## RECORDS SHOWN:
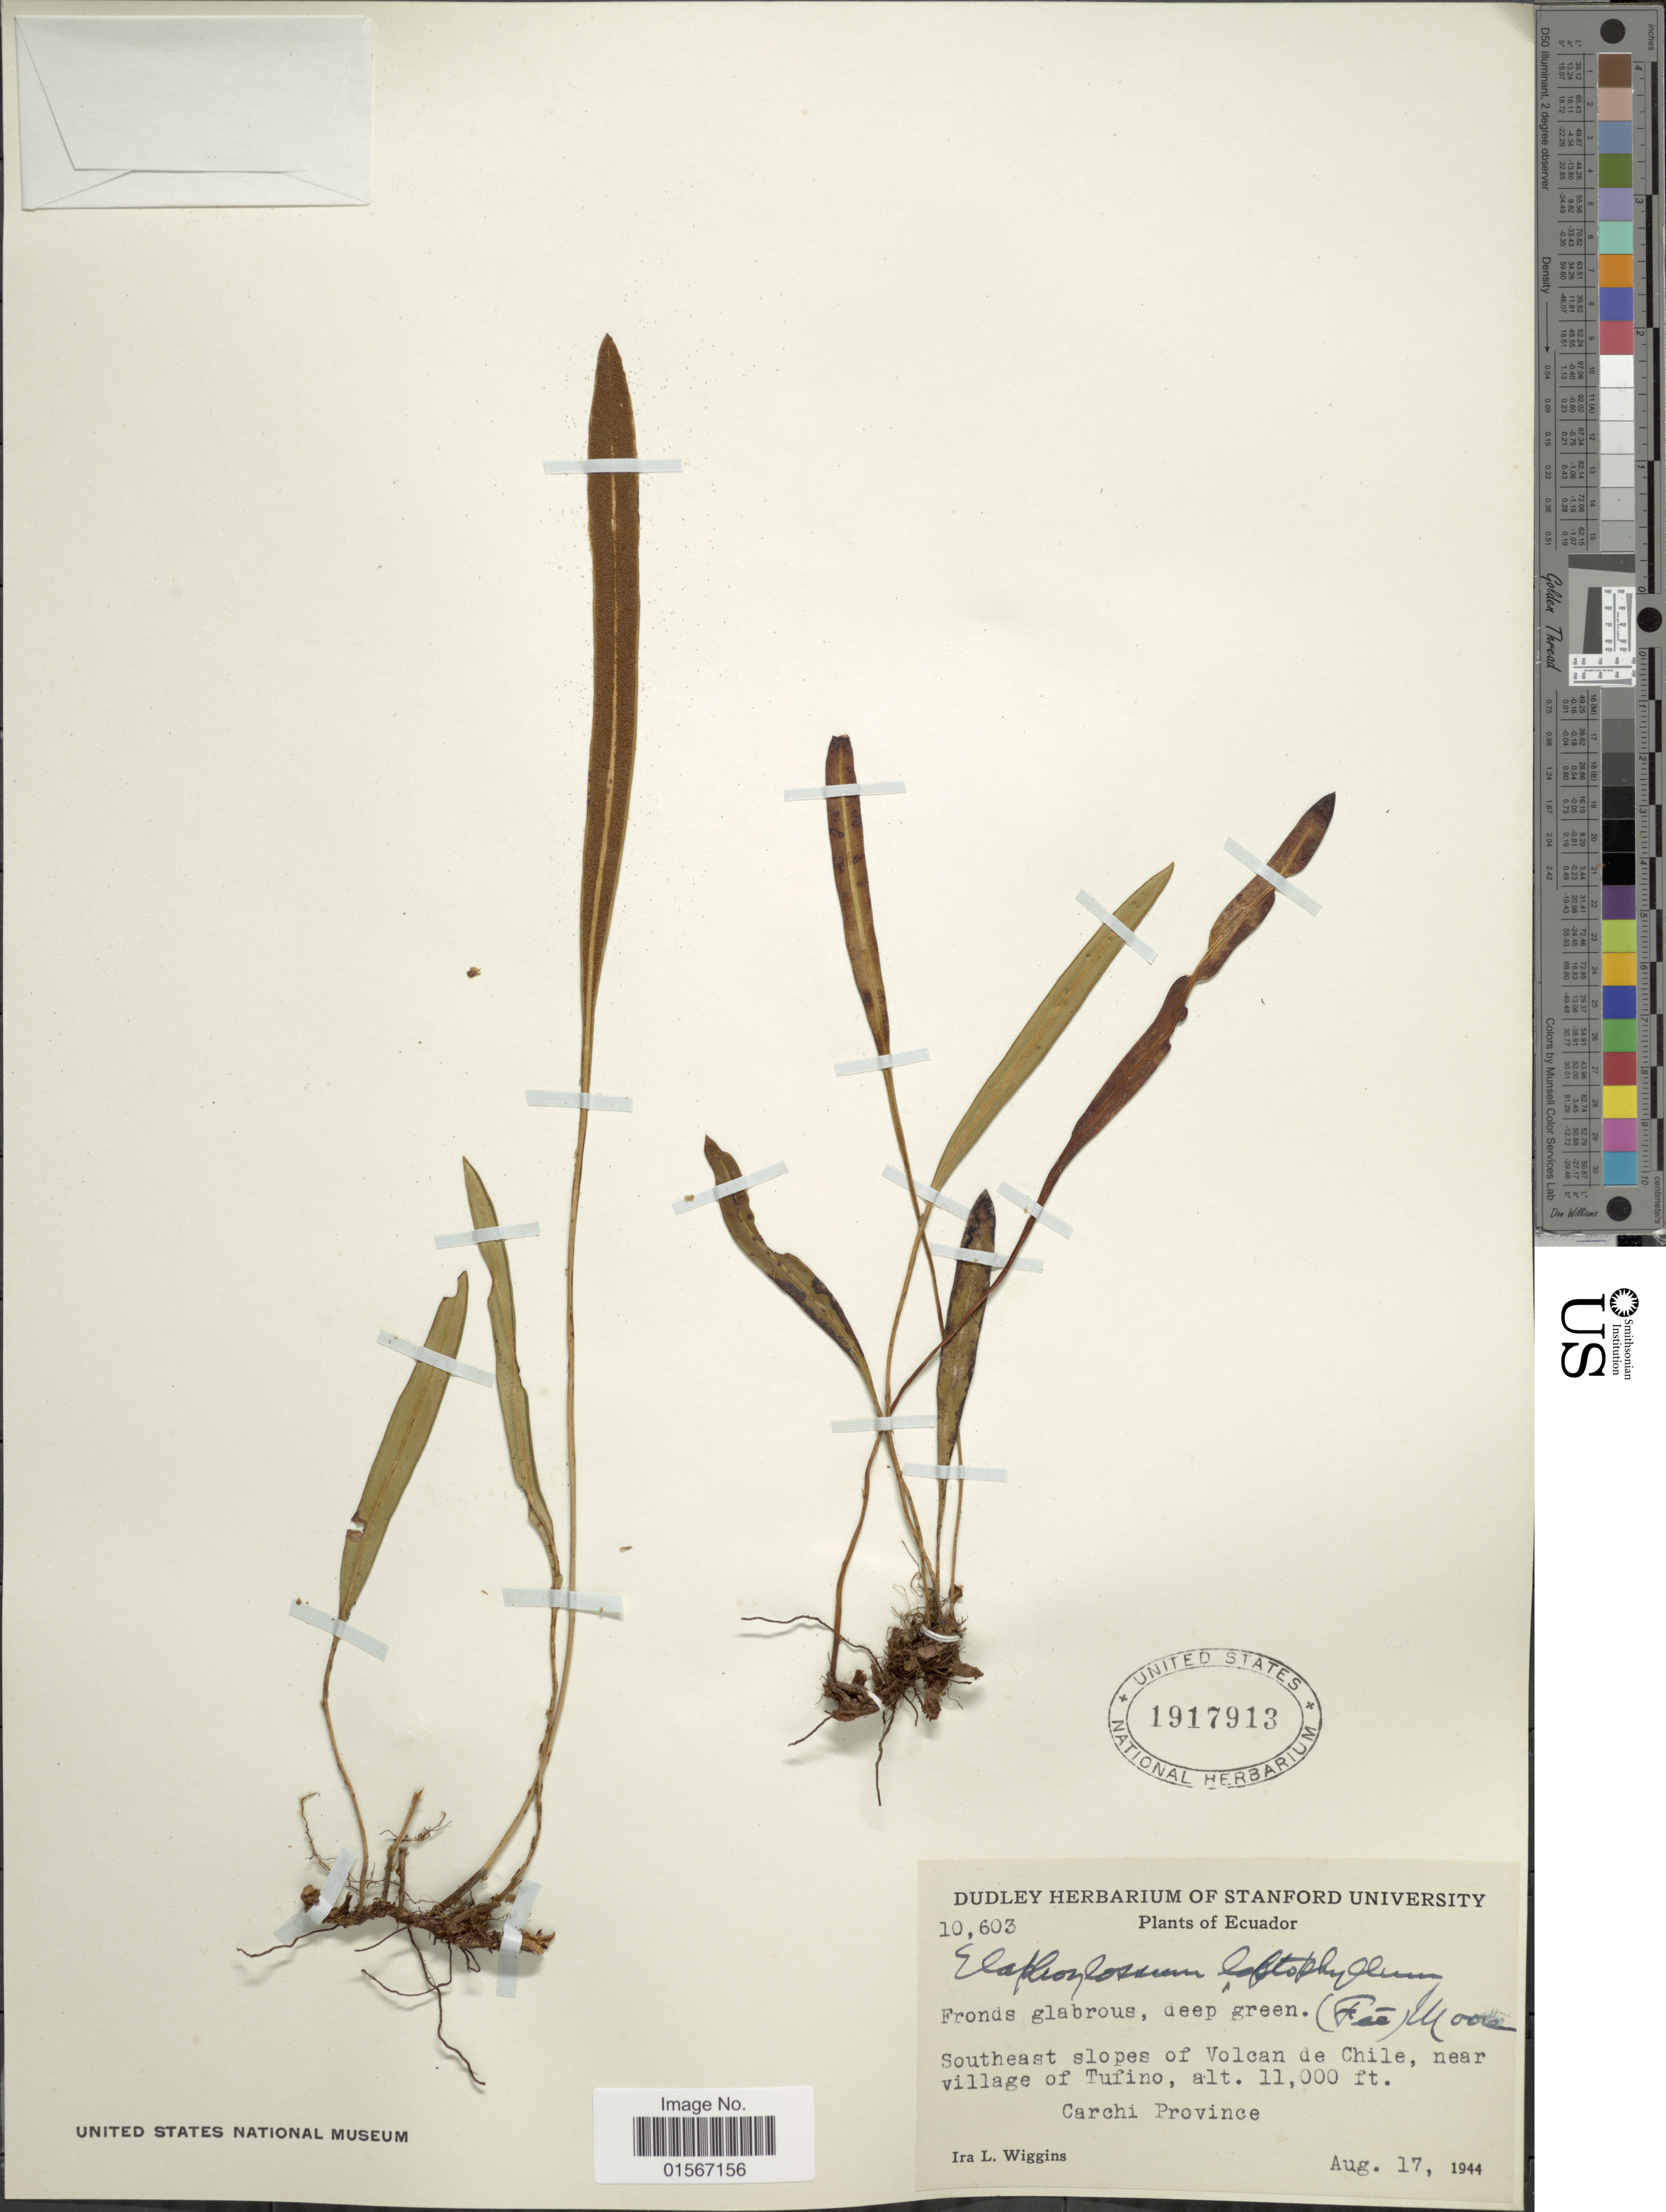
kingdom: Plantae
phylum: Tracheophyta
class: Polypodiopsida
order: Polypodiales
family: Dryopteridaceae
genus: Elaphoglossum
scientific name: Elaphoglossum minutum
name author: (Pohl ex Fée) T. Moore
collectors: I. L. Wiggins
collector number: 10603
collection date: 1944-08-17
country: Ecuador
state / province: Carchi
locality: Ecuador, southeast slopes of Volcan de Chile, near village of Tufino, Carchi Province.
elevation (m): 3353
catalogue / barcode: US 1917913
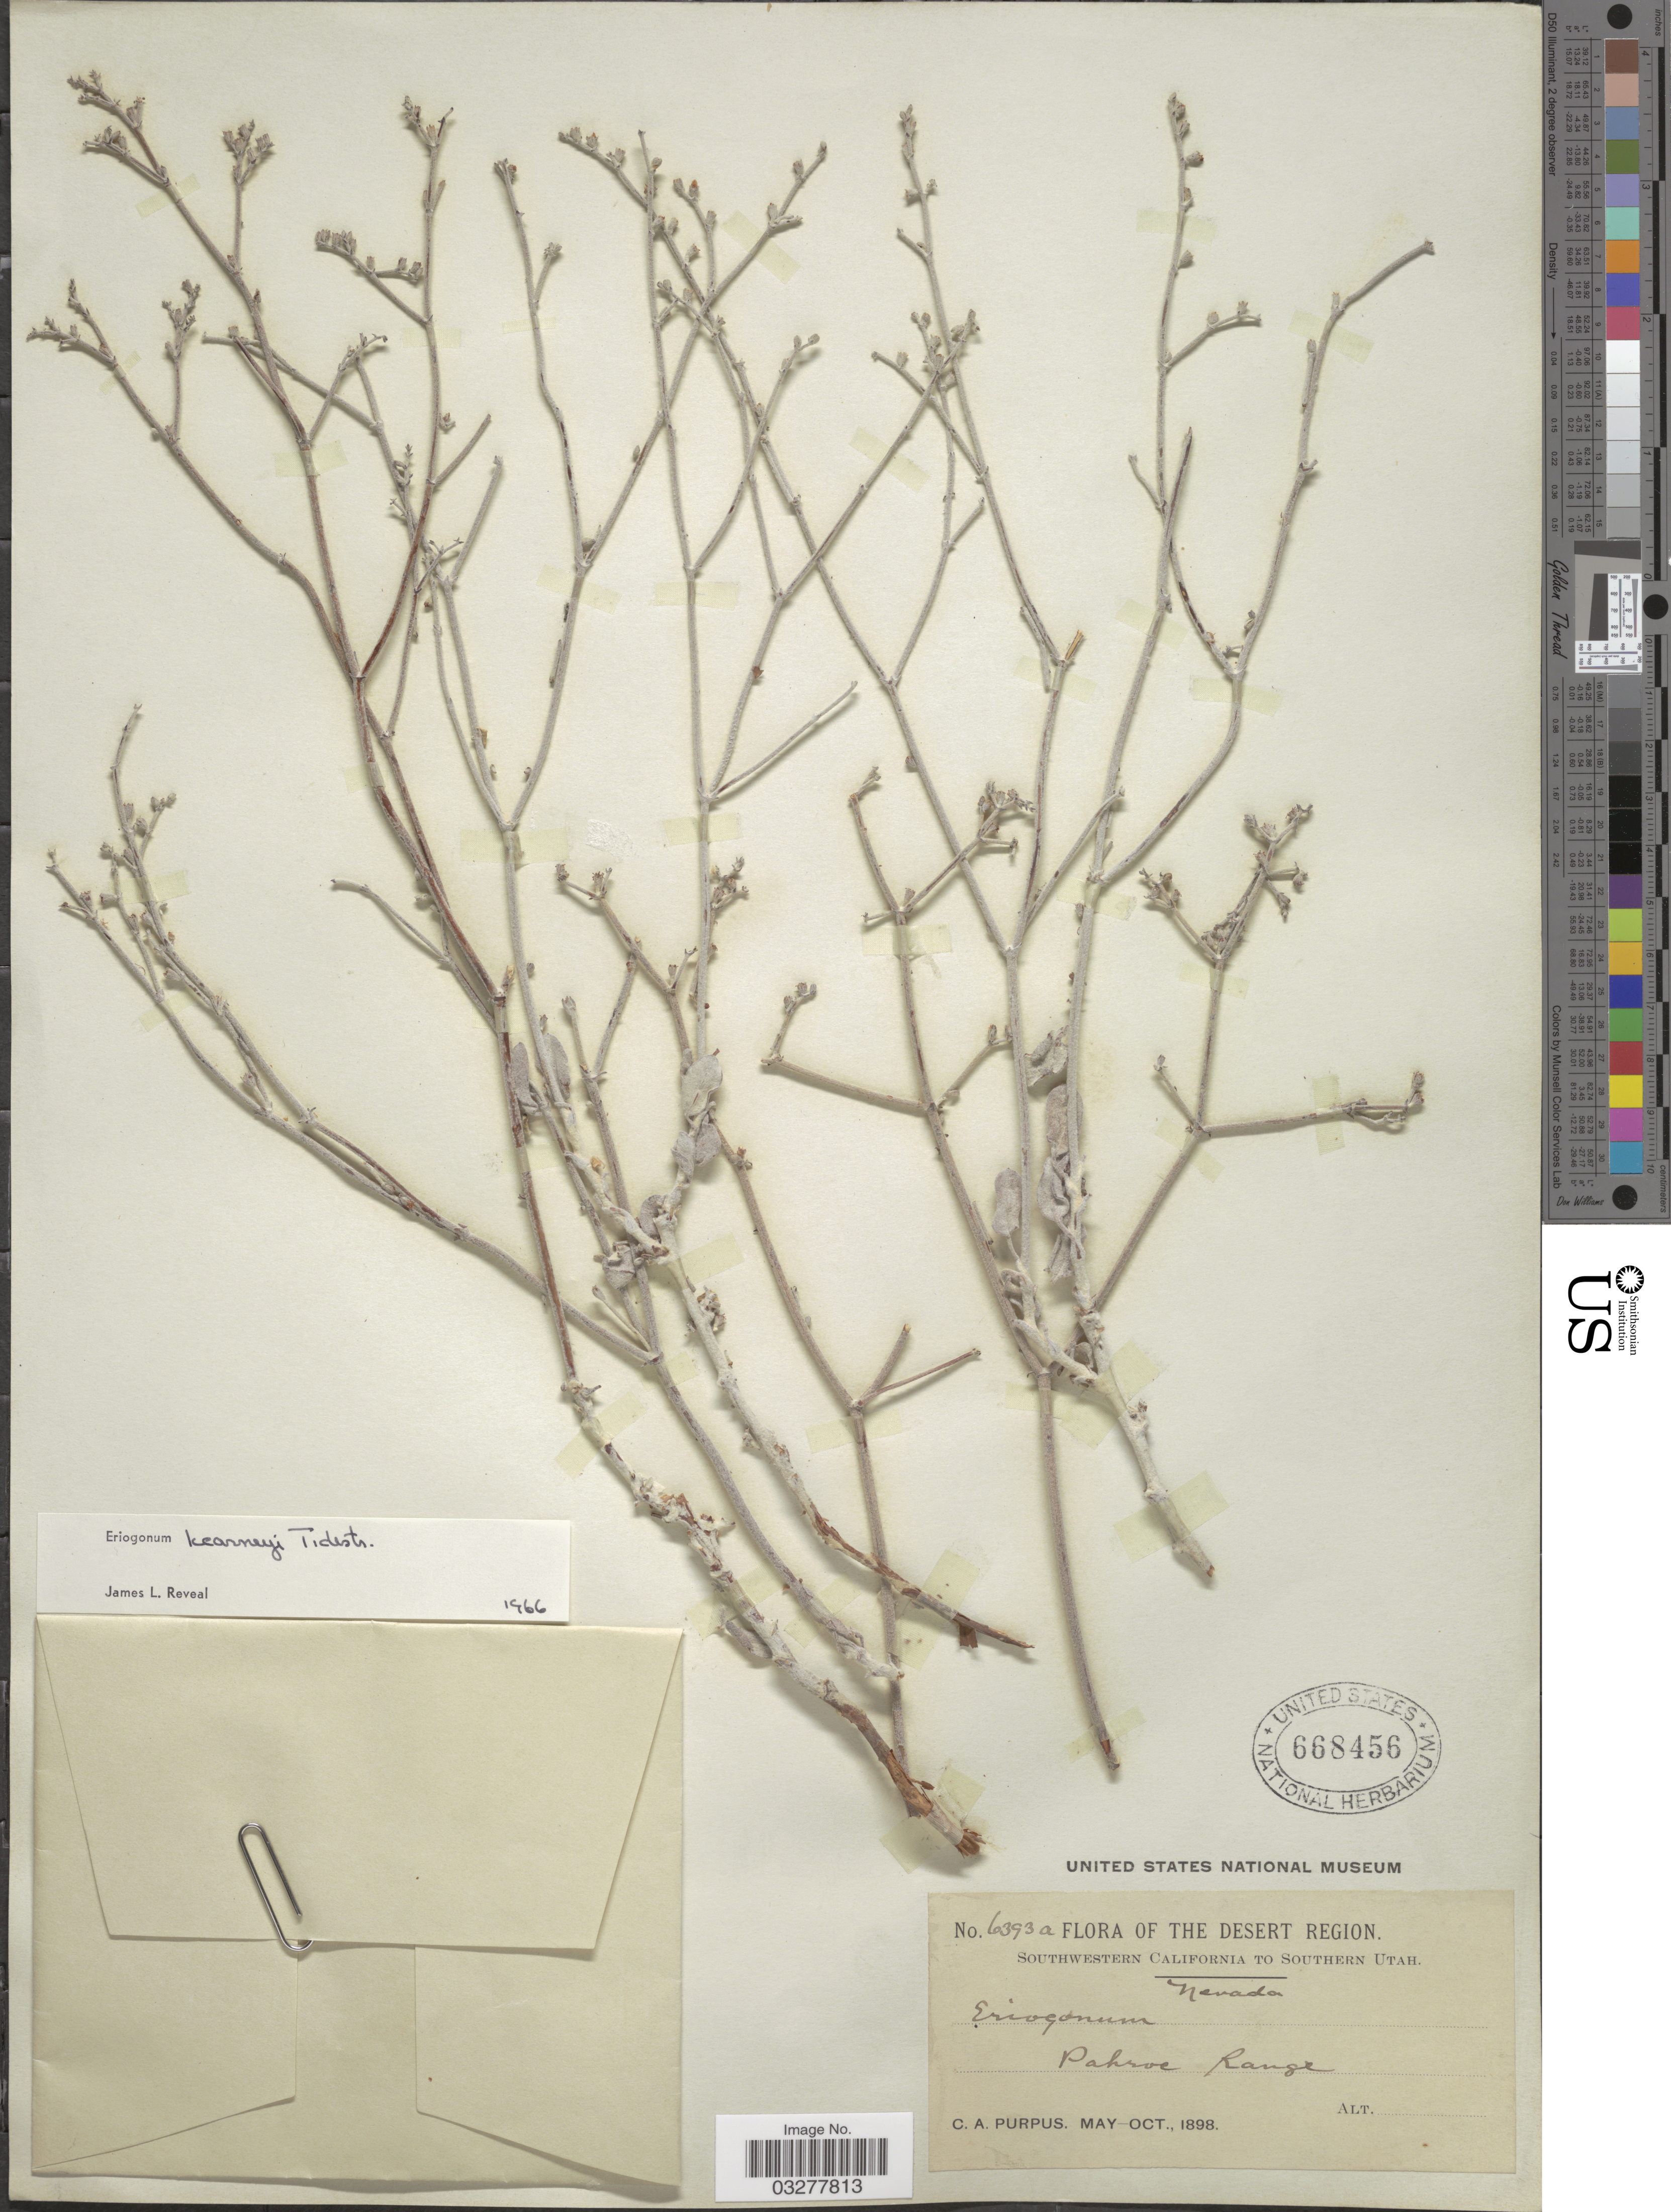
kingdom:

## REQUIRED TASK:
Revise all of the items above by replacing "collection date" with "date collected" and keeping every other line unchanged. Omit the pictures from your answer.

## RESULT OF THE TASK:
kingdom: Plantae
phylum: Tracheophyta
class: Polypodiopsida
order: Polypodiales
family: Dryopteridaceae
genus: Elaphoglossum
scientific name: Elaphoglossum minutum
name author: (Pohl ex Fée) T. Moore
collectors: I. L. Wiggins
collector number: 10603
date collected: 1944-08-17
country: Ecuador
state / province: Carchi
locality: Ecuador, southeast slopes of Volcan de Chile, near village of Tufino, Carchi Province.
elevation (m): 3353
catalogue / barcode: US 1917913
kingdom:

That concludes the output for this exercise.